START Records
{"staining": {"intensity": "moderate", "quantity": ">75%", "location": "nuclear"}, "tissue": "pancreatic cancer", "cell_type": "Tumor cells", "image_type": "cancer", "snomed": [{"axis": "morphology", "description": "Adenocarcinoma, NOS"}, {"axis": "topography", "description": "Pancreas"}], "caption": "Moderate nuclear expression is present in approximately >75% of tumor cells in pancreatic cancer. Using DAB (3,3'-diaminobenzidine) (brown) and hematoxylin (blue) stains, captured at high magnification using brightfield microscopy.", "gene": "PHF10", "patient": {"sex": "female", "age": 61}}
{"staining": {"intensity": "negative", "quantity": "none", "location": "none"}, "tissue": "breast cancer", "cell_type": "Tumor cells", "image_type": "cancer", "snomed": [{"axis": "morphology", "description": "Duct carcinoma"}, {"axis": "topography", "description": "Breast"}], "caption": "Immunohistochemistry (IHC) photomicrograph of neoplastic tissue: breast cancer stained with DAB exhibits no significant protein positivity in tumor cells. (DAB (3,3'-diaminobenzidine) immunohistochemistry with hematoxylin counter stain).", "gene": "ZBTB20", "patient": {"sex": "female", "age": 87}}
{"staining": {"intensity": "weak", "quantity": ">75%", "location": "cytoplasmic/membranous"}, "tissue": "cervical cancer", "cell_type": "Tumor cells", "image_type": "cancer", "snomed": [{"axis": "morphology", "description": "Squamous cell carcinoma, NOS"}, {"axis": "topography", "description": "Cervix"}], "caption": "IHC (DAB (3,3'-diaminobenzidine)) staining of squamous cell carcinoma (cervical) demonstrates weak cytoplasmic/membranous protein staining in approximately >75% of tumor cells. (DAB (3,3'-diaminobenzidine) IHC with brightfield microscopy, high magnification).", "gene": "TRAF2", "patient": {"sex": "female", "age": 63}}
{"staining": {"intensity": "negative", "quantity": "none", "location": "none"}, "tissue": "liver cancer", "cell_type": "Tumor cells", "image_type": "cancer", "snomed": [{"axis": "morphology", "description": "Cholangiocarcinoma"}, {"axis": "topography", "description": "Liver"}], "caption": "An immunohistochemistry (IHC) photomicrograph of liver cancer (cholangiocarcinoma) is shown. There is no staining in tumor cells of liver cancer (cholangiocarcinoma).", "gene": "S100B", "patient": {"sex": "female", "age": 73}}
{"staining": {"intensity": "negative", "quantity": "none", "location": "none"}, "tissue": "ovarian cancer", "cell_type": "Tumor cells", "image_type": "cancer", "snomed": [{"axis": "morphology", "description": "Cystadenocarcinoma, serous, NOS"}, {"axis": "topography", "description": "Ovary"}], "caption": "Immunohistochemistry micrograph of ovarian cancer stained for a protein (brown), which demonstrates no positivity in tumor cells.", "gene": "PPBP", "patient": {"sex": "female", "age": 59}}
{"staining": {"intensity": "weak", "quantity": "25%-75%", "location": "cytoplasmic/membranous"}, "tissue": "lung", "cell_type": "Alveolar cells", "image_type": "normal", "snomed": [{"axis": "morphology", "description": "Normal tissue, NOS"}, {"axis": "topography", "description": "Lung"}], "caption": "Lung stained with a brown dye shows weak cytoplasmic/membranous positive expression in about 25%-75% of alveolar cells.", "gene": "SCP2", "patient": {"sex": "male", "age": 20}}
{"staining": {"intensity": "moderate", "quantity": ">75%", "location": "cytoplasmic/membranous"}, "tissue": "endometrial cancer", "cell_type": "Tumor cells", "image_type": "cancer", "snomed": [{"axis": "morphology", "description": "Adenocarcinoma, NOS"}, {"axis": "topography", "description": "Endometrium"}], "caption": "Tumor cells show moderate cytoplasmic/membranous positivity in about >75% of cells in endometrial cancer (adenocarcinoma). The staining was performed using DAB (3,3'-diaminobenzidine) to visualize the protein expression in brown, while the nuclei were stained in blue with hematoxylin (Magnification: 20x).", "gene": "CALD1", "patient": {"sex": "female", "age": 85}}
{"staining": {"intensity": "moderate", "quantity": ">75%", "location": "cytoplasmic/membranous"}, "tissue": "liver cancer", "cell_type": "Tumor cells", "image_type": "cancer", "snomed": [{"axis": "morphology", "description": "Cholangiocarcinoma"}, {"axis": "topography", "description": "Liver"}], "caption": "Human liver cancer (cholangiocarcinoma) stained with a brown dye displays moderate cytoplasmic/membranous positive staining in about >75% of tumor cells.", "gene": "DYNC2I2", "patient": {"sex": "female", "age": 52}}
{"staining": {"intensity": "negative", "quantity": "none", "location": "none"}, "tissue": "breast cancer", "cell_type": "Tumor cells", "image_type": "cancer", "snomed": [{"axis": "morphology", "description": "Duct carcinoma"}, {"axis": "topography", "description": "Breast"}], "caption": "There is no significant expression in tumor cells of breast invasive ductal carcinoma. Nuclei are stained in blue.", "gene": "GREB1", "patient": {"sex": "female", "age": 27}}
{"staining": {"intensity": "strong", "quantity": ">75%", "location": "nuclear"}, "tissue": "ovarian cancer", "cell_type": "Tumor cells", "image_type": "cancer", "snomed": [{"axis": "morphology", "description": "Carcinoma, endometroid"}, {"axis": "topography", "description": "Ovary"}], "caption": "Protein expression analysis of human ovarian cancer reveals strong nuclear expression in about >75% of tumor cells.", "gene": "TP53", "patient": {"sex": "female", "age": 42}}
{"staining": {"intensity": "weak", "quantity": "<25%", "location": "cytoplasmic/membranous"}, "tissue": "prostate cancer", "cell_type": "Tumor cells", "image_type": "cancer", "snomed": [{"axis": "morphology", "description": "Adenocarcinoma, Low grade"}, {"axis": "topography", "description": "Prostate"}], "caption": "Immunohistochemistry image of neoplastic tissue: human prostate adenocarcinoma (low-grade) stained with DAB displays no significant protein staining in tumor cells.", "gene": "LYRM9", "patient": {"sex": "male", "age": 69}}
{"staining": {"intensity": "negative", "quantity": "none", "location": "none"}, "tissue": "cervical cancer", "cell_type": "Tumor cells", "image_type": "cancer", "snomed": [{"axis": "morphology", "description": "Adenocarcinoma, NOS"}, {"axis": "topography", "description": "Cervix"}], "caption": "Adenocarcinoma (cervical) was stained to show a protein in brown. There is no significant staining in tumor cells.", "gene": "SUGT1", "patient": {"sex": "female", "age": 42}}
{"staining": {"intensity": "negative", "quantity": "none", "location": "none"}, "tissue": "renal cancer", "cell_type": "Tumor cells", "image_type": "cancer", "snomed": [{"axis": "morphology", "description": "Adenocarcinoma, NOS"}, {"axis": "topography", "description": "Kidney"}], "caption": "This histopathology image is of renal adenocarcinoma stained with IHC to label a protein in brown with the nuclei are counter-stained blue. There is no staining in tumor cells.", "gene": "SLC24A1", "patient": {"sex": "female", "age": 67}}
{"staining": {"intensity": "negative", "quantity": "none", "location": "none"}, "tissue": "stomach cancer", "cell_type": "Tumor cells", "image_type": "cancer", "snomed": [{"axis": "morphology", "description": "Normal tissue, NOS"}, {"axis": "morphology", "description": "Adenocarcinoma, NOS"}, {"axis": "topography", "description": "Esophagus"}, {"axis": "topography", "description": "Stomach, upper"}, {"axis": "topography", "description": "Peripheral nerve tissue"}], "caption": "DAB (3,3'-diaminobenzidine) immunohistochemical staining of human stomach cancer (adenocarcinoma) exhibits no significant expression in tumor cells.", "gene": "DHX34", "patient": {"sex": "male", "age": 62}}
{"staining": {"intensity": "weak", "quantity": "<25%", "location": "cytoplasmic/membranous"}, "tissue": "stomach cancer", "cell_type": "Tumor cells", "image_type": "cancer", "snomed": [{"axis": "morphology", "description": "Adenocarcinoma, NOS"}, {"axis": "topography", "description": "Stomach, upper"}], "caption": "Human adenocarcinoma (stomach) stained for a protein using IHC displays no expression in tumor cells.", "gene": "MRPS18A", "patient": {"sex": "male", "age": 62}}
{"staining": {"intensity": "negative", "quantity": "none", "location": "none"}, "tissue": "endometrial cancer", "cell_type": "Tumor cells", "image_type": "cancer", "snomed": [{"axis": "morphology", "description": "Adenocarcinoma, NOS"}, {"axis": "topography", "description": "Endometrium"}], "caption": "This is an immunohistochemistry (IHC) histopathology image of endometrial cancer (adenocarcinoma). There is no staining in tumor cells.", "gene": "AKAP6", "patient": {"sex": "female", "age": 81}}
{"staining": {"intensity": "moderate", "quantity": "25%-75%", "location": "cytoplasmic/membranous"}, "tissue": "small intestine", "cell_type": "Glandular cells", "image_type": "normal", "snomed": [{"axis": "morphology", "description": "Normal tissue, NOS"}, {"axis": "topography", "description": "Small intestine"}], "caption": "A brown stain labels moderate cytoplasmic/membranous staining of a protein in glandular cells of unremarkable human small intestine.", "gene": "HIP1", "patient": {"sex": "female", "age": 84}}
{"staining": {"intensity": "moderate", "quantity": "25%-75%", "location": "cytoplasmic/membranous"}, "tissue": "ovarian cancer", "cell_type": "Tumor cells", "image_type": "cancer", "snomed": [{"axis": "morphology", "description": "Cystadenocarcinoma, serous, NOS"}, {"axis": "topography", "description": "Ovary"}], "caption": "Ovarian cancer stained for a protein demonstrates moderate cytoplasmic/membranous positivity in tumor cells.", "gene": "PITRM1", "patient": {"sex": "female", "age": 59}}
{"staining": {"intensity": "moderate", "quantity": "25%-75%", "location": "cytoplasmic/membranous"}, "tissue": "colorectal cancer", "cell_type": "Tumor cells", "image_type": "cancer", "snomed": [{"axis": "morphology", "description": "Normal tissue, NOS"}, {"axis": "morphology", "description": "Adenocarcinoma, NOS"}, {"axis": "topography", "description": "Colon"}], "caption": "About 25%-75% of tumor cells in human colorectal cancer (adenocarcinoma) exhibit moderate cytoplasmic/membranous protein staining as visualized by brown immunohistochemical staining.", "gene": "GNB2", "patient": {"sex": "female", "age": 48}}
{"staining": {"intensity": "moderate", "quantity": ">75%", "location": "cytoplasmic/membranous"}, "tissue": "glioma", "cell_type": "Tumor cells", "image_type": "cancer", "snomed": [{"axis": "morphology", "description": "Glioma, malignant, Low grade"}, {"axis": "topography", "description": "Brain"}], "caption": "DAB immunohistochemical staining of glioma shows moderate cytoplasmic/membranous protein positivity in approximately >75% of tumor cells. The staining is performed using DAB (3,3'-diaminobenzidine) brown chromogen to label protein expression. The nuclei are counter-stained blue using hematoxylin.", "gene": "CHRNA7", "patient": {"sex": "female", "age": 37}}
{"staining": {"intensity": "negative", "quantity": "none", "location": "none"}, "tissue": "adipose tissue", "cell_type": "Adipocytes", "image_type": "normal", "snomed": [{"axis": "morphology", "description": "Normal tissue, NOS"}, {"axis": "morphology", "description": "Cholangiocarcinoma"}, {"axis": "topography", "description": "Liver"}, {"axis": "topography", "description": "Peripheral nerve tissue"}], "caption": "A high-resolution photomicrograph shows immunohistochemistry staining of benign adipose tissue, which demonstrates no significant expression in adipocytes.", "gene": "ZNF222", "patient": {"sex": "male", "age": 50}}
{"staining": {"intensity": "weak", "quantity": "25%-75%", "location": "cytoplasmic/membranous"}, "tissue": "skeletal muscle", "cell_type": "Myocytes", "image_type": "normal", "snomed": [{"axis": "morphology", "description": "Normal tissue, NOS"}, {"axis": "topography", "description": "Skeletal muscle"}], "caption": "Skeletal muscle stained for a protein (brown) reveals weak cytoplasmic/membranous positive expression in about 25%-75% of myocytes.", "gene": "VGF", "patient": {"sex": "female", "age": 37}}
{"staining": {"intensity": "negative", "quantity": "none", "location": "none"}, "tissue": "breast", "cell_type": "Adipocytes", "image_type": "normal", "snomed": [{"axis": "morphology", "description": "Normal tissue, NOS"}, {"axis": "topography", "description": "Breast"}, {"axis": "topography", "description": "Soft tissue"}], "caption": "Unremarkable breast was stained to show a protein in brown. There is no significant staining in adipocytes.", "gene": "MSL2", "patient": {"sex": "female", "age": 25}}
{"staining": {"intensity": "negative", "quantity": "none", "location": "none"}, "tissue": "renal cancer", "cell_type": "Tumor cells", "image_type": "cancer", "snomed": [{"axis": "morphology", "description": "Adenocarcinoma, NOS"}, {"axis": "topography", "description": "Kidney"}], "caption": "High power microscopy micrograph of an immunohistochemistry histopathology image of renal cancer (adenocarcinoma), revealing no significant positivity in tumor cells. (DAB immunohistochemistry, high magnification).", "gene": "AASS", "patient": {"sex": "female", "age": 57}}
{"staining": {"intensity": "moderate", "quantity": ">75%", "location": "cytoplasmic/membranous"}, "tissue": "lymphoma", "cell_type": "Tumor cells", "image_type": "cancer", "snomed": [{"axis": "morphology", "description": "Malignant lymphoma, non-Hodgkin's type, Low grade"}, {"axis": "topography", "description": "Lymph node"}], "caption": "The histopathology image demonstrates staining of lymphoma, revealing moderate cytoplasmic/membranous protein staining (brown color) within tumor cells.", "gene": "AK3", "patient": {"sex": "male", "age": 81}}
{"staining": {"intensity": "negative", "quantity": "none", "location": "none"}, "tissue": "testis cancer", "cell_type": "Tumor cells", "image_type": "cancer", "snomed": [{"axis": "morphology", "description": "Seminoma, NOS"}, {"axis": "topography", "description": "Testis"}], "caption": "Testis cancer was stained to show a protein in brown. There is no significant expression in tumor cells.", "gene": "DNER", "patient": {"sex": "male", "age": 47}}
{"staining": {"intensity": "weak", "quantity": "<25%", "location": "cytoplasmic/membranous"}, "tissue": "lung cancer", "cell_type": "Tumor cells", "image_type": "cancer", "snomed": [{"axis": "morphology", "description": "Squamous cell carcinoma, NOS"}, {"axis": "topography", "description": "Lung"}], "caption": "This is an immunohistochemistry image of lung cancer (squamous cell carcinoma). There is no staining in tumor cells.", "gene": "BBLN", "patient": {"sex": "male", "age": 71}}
END Records
What you need to do. Using the data above, transcribe the lines that run from the line with "staining of glioma" to the line with "muscle stained for", both ends kept, and output nothing else.

Solved exercise.
{"staining": {"intensity": "moderate", "quantity": ">75%", "location": "cytoplasmic/membranous"}, "tissue": "glioma", "cell_type": "Tumor cells", "image_type": "cancer", "snomed": [{"axis": "morphology", "description": "Glioma, malignant, Low grade"}, {"axis": "topography", "description": "Brain"}], "caption": "DAB immunohistochemical staining of glioma shows moderate cytoplasmic/membranous protein positivity in approximately >75% of tumor cells. The staining is performed using DAB (3,3'-diaminobenzidine) brown chromogen to label protein expression. The nuclei are counter-stained blue using hematoxylin.", "gene": "CHRNA7", "patient": {"sex": "female", "age": 37}}
{"staining": {"intensity": "negative", "quantity": "none", "location": "none"}, "tissue": "adipose tissue", "cell_type": "Adipocytes", "image_type": "normal", "snomed": [{"axis": "morphology", "description": "Normal tissue, NOS"}, {"axis": "morphology", "description": "Cholangiocarcinoma"}, {"axis": "topography", "description": "Liver"}, {"axis": "topography", "description": "Peripheral nerve tissue"}], "caption": "A high-resolution photomicrograph shows immunohistochemistry staining of benign adipose tissue, which demonstrates no significant expression in adipocytes.", "gene": "ZNF222", "patient": {"sex": "male", "age": 50}}
{"staining": {"intensity": "weak", "quantity": "25%-75%", "location": "cytoplasmic/membranous"}, "tissue": "skeletal muscle", "cell_type": "Myocytes", "image_type": "normal", "snomed": [{"axis": "morphology", "description": "Normal tissue, NOS"}, {"axis": "topography", "description": "Skeletal muscle"}], "caption": "Skeletal muscle stained for a protein (brown) reveals weak cytoplasmic/membranous positive expression in about 25%-75% of myocytes.", "gene": "VGF", "patient": {"sex": "female", "age": 37}}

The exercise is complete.